New Delhi: Dr Reddy’s Laboratories is recalling over 8,000 bottles of a generic medication used to prevent rejection of a transplanted organ from the US market due to a packaging error, according to the US Food & Drug Administration. The Hyderabad-based drug major is recalling 8,280 bottles of Tacrolimus capsules from the US market for “presence of foreign tablets/capsules” in the affected lot.

One 0.5 mg Tacrolimus capsule was found in a bottle of 1 mg Tacrolimus capsules, the USFDA stated in its latest Enforcement Report.
The affected lot was produced at Dr Reddy’s Bachupally-based plant near Hyderabad.
New Jersey-based Dr Reddy’s Laboratories, Inc has initiated the nationwide (US) Class II recall on December 15, 2023.
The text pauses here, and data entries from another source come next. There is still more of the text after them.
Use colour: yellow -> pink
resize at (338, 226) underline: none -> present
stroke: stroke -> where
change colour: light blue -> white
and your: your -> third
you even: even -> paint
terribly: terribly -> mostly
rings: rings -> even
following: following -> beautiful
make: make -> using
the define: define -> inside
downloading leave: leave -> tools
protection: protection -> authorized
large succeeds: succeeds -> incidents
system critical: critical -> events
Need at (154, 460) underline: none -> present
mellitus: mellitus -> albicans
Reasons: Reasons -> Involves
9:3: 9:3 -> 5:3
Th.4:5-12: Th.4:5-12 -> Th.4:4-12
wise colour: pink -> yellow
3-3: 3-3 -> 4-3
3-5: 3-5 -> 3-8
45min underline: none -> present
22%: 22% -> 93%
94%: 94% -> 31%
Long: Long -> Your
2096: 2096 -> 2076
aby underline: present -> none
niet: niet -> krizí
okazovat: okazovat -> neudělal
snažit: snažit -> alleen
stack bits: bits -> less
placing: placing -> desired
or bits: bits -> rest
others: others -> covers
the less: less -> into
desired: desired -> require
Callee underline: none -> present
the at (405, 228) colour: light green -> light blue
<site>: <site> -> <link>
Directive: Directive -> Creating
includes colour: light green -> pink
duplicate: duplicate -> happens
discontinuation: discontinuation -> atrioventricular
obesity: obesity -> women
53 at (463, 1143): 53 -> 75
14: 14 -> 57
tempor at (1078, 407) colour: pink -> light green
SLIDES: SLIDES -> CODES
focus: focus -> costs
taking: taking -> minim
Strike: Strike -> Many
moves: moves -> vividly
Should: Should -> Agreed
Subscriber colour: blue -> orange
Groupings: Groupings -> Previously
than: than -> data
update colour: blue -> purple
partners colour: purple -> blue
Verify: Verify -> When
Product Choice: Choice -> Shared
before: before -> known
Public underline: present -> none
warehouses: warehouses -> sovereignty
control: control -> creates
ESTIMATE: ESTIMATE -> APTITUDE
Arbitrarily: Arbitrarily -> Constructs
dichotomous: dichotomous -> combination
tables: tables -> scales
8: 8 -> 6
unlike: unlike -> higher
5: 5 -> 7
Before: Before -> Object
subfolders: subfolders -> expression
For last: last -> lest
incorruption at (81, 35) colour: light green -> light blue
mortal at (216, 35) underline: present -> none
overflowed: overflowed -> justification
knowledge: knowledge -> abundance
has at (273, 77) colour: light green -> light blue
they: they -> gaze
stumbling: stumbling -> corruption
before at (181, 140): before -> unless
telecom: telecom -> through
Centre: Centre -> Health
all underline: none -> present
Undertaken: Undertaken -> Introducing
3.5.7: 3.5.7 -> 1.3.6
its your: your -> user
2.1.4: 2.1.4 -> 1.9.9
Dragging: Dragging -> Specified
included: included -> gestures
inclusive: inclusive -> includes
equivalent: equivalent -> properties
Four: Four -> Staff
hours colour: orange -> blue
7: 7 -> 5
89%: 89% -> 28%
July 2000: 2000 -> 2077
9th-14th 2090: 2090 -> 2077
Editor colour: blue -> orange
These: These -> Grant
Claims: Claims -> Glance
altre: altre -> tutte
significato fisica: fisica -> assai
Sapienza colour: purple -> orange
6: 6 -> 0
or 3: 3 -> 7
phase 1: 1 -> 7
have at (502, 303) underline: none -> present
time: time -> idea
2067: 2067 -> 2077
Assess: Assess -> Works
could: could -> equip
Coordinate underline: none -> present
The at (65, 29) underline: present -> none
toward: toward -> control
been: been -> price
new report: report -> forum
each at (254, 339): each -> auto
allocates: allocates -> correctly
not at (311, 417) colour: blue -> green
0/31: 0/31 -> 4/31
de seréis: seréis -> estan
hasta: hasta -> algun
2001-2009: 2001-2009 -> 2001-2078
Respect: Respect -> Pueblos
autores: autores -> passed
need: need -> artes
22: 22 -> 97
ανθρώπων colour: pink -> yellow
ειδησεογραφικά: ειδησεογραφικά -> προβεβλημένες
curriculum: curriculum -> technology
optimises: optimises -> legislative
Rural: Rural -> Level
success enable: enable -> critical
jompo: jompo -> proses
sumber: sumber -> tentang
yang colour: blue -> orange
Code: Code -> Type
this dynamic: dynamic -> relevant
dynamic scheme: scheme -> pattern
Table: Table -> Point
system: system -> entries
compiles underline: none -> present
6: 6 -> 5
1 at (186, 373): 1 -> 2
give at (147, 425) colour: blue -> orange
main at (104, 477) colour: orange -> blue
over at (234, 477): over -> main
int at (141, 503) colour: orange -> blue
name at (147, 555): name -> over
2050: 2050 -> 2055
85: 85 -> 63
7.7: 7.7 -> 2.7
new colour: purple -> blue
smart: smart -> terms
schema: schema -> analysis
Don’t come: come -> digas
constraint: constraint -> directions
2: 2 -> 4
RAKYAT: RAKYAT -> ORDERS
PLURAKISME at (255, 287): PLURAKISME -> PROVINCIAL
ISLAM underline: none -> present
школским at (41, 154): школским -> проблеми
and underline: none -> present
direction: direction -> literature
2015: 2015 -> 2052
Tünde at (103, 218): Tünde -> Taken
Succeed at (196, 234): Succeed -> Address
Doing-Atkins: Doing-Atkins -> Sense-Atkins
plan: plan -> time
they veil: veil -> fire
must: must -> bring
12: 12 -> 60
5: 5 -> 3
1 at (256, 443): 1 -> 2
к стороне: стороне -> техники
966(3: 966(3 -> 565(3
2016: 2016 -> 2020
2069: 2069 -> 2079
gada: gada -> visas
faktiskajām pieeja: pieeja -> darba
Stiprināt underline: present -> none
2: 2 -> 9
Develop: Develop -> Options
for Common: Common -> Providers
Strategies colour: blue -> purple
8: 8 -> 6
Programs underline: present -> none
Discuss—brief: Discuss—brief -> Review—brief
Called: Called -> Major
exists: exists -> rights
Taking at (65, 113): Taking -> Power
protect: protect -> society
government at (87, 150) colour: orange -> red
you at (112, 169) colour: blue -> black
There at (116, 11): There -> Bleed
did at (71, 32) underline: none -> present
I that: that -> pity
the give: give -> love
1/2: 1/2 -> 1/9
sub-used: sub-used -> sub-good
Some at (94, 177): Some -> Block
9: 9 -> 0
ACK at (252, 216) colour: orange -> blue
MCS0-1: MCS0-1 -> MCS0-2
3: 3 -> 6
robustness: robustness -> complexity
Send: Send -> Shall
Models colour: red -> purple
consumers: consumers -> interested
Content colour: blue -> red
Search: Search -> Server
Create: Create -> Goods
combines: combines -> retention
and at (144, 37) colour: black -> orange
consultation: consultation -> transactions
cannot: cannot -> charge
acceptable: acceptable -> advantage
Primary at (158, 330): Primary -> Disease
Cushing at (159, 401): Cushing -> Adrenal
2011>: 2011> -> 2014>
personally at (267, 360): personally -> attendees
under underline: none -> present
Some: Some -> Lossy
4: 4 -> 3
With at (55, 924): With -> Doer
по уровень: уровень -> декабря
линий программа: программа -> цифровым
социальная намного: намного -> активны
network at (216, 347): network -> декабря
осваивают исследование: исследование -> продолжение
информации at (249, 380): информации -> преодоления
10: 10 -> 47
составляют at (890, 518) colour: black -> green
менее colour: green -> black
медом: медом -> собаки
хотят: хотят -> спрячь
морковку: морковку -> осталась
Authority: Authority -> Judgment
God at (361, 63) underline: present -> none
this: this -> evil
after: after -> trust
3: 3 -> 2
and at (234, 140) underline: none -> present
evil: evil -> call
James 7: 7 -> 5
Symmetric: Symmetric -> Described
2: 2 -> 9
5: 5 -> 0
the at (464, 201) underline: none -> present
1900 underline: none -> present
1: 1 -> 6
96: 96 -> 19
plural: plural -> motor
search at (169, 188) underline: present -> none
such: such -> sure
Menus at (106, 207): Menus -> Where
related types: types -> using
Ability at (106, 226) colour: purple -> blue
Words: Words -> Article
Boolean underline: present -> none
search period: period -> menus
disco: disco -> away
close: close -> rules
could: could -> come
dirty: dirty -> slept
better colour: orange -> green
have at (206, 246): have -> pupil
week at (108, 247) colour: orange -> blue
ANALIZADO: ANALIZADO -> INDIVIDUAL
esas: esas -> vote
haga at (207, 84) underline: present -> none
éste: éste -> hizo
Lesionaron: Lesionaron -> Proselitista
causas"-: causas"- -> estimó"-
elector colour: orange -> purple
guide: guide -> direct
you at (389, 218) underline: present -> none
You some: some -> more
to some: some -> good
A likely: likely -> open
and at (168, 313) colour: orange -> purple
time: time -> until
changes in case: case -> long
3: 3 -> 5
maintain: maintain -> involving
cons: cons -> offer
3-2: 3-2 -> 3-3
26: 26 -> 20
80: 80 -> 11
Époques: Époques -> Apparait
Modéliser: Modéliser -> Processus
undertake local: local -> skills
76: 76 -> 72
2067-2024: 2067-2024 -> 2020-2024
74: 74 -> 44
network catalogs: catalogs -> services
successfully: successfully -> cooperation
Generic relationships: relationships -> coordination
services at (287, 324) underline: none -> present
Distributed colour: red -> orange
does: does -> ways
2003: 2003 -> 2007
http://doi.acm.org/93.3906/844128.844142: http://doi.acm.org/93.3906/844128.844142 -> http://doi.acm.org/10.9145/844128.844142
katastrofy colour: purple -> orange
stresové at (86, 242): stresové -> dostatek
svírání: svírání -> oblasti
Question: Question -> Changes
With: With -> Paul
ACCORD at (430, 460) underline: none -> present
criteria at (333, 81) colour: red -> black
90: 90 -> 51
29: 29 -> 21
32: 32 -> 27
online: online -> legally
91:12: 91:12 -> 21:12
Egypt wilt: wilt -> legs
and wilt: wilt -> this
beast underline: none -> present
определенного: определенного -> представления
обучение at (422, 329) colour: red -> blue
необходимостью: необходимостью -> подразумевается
As per the USFDA, a Class II recall is initiated in a situation in which use of, or exposure to, a violative product may cause temporary or medically reversible adverse health consequences or where the probability of serious adverse health consequences is remote.
Dr Reddy’s had recalled 4,000 bottles of the same drug in March last year as well. The company had initiated the recall on February 8, 2023.
Established in 1984, Dr. Reddy’s Laboratories Ltd. is a global pharmaceutical company headquartered in Hyderabad, India. The Company offer a portfolio of products and services including APIs, generics, branded generics, biosimilars and OTC. Its major therapeutic areas of focus are gastrointestinal, cardiovascular, diabetology, oncology, pain management and dermatology. Dr Reddy’s major markets include – USA, India, Russia & CIS countries, China, Brazil and Europe.